The historic center of Alexandria is known as Old Town. Browse boutiques as you stroll along the King Street mile, lined with over two hundred independent shops, restaurants, antique stores, and theaters. It is a major draw for all who live in Alexandria as well for visitors. Like Old Town, many Alexandria neighborhoods are compact and walkable. It is the seventh largest and highest-income independent city in Virginia.

Old Town has a wealth of historic architecture and attractions, plus fine restaurants and waterfront views. The best way to unlock Alexandria’s rich culture and history is with a “Key to the City” attractions pass. From Alexandria’s co-founders to the nation’s first president and from the Civil War to civil rights, learn about our remarkable history and walk amongst original 18th-and 19th-century architecture preserved by a city dedicated to honoring its past.

Make sure to include a visit to the nationally renowned Torpedo Factory Art Center which is the former U.S. Naval Torpedo Station, a naval munitions factory. It was converted to an art center in 1974 and is home to the largest number of publicly accessible working artist studios in the U.S. Each year more than half-million visitors interact with its community of artists.


The city is served by the Alexandria City Public School system and serves more than 15,000 students who hail form more than 145 countries and speak 132 languages. There are twenty public schools, to include two middle schools, two Kindergarten-eighth grade, and one Pre-Kindergarten school. The internationally recognized Alexandria City High School serve grades nine through twelve and is committed to ensuring that each student succeeds. Alexandria schools place racial equity, empowerment, and inspiring students at the center of everything—setting clear division-wide priorities and programs to address opportunity and achievement gaps—making sure all students graduate and are ready for college, careers, and life.

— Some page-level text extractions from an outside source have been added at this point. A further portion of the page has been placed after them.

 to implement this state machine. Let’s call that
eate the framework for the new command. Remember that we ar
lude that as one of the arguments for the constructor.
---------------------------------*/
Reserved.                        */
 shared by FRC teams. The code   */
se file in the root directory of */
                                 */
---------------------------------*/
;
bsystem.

For the 2022 school year, there are twenty-one private schools serving over 5,000 students in Alexandria. The top ranked schools include several of the Washington, D.C. area’s top private schools, such as St. Stephen’s and St. Agnes School, Bishop Ireton High School, and Episcopal High School. Also in the city are Alexandria Country Day School, Commonwealth Academy, the Basilica School of Saint Mary, St. Rita’s Catholic School, Blessed Sacrament School, and Global Health College.